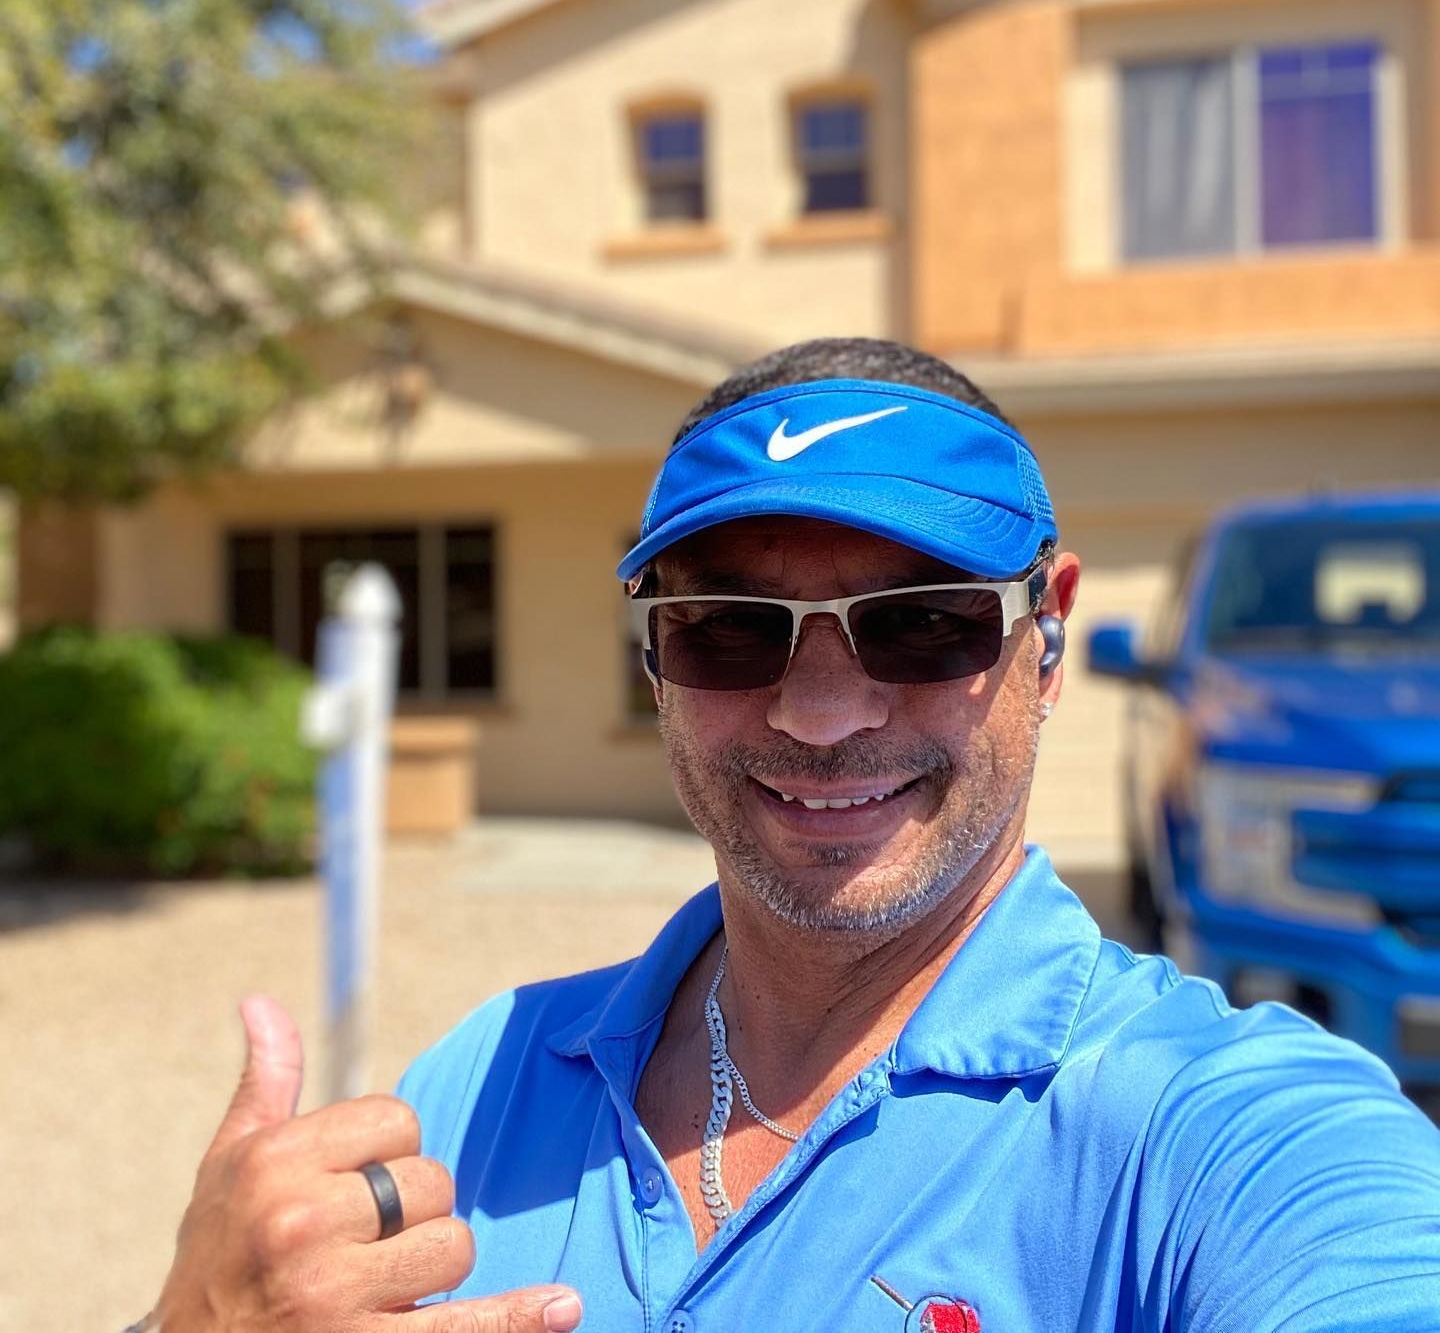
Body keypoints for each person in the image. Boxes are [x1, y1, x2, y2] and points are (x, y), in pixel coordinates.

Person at [138, 340, 1440, 1333]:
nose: (820, 713)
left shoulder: (1209, 1129)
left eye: (923, 621)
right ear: (655, 658)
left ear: (1048, 637)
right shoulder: (485, 1076)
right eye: (732, 628)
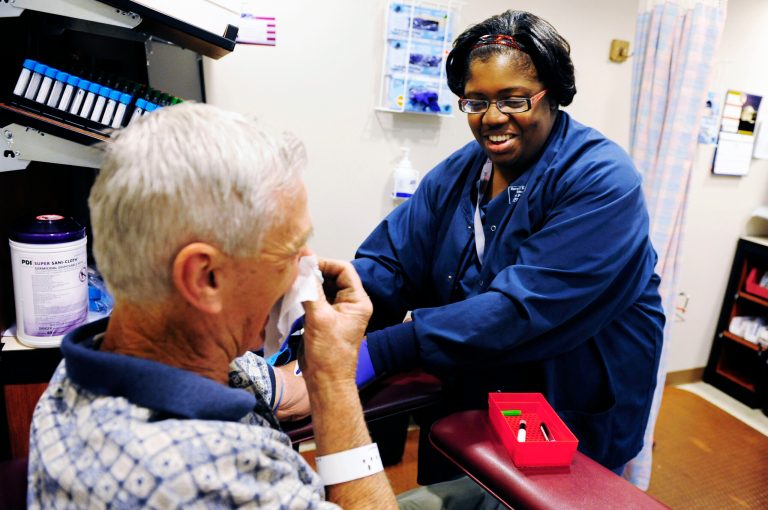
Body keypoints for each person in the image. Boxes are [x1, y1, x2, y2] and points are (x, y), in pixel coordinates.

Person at [27, 103, 398, 509]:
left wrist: (337, 362)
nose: (306, 269)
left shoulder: (103, 360)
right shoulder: (208, 480)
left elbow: (288, 389)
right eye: (290, 251)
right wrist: (337, 385)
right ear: (206, 279)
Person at [353, 9, 666, 484]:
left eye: (514, 100)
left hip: (566, 397)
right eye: (475, 101)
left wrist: (385, 350)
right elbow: (392, 256)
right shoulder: (463, 171)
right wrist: (337, 306)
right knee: (454, 487)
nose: (493, 118)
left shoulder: (601, 178)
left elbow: (523, 306)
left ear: (552, 95)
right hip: (471, 392)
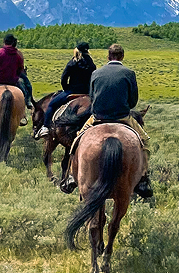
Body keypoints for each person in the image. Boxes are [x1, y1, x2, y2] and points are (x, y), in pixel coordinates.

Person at [60, 43, 154, 199]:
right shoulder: (129, 73)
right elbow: (133, 100)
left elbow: (91, 96)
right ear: (122, 56)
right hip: (122, 116)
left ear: (108, 56)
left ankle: (71, 175)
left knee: (77, 139)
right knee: (144, 142)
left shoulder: (96, 73)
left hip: (98, 116)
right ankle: (143, 178)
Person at [35, 41, 96, 139]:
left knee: (52, 104)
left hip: (72, 91)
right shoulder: (91, 63)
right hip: (87, 92)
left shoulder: (72, 63)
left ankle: (45, 127)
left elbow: (64, 78)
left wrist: (66, 89)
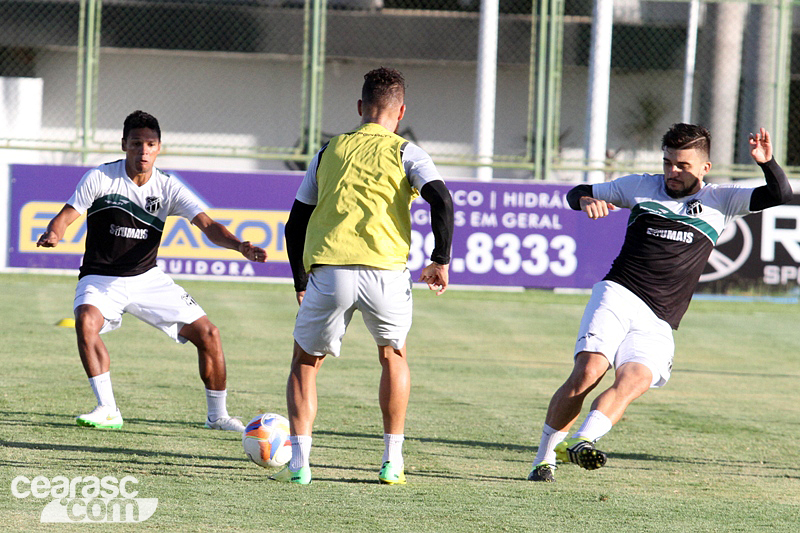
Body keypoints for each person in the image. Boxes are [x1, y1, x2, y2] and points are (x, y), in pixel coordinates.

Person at [528, 124, 793, 482]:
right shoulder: (640, 186)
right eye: (668, 162)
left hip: (660, 317)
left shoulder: (722, 199)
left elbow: (779, 193)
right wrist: (587, 199)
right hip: (618, 293)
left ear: (704, 167)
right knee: (589, 372)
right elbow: (576, 192)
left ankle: (582, 440)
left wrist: (768, 162)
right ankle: (544, 459)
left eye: (683, 165)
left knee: (634, 379)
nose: (672, 171)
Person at [273, 67, 454, 485]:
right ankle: (392, 461)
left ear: (360, 107)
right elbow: (442, 200)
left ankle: (300, 466)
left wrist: (300, 280)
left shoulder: (328, 151)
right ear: (401, 110)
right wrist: (440, 258)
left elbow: (294, 224)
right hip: (386, 273)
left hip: (331, 271)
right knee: (393, 356)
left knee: (305, 363)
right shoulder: (408, 152)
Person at [36, 110, 267, 432]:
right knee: (86, 319)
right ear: (124, 145)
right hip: (101, 278)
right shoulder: (100, 178)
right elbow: (65, 215)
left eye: (150, 144)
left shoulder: (169, 187)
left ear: (159, 147)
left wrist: (240, 245)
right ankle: (107, 408)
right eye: (136, 144)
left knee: (209, 334)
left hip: (147, 279)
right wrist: (54, 234)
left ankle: (218, 417)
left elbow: (209, 225)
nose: (143, 151)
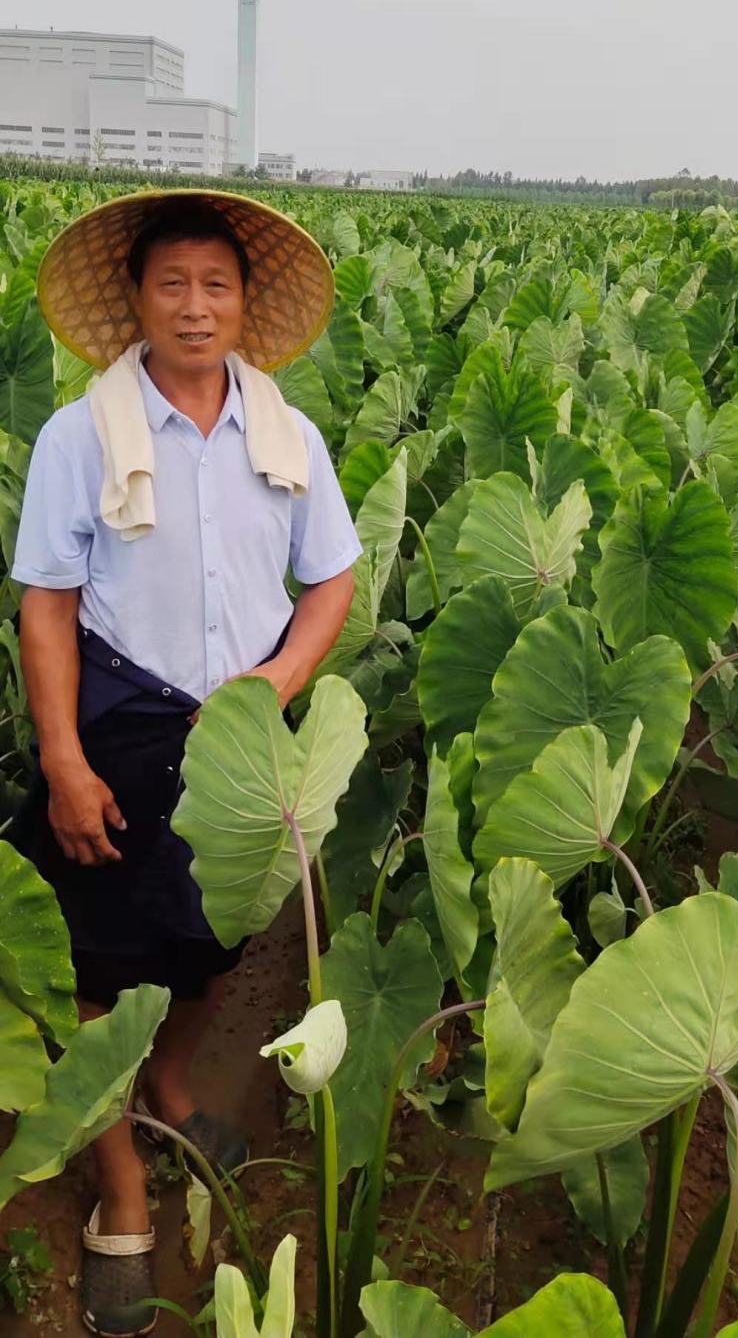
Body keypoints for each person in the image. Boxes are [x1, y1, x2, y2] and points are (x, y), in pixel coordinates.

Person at [11, 190, 362, 1337]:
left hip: (241, 727)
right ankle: (120, 1196)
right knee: (102, 966)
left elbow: (332, 579)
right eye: (173, 284)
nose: (196, 306)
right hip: (118, 725)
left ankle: (168, 1082)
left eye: (217, 284)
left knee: (212, 943)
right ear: (139, 298)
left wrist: (276, 682)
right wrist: (62, 754)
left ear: (245, 302)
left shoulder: (286, 434)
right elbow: (49, 604)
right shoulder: (82, 434)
● ● ● ● ●
■ Task details ■
Give the count of lines in the entries above that hold the word "knee", with no other words.

■ Result of this exercise ■
12